How to Become a Dermatologist

Becoming a board-certified dermatologist requires a minimum of 12 years of education and training after high school. That includes four years of college, four years of medical school, and four years of postgraduate training. The first postgraduate year is a clinical internship in a field like internal medicine, surgery, pediatrics, or emergency medicine. The remaining three years are spent in a dermatology-specific residency program accredited by the Accreditation Council for Graduate Medical Education (ACGME).

Dermatology residencies are among the most competitive in medicine. After completing training, physicians sit for a certification exam administered by the American Board of Dermatology, whose stated mission is to set high standards for dermatologists to earn and maintain board certification.

Recognized Subspecialties

After completing a general dermatology residency, some dermatologists pursue additional fellowship training in one of three ACGME-accredited subspecialties:

  • Dermatopathology: The microscopic study of skin tissue samples, combining expertise in both dermatology and pathology to diagnose diseases at the cellular level.
  • Micrographic Surgery and Dermatologic Oncology: Advanced training in Mohs surgery and the management of skin cancers. Starting in 2026, all dermatologists must complete an accredited fellowship in this area before taking the subspecialty certification exam.
  • Pediatric Dermatology: Focused on skin conditions unique to or common in infants, children, and adolescents, including birthmarks, genetic skin disorders, and childhood eczema.

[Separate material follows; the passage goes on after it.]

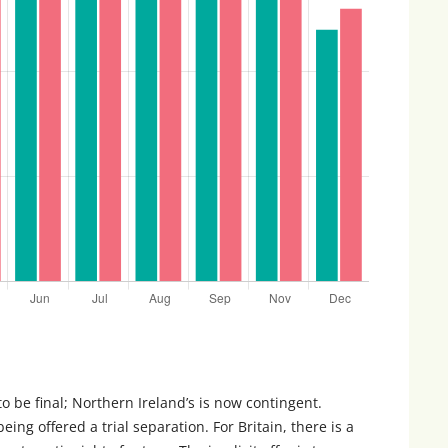
 to be final; Northern Ireland’s is now contingent.
being offered a trial separation. For Britain, there is a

Medical vs. Cosmetic Dermatology

The simplest way to understand the split: medical dermatology aims to cure disease and protect skin health, while cosmetic dermatology aims to improve appearance. A medical dermatologist is who you see for a suspicious mole, a painful rash, or a skin infection. A cosmetic dermatologist is who you see for wrinkle-reducing injectables, laser treatments to fade acne scars or spider veins, or guidance on anti-aging skincare products.

In practice, the line blurs frequently. Treating severe acne is medical dermatology, but addressing the scars it leaves behind is often cosmetic. Many dermatologists offer both, and the training is the same. The distinction matters most for insurance: medical dermatology visits are typically covered, while cosmetic procedures generally are not.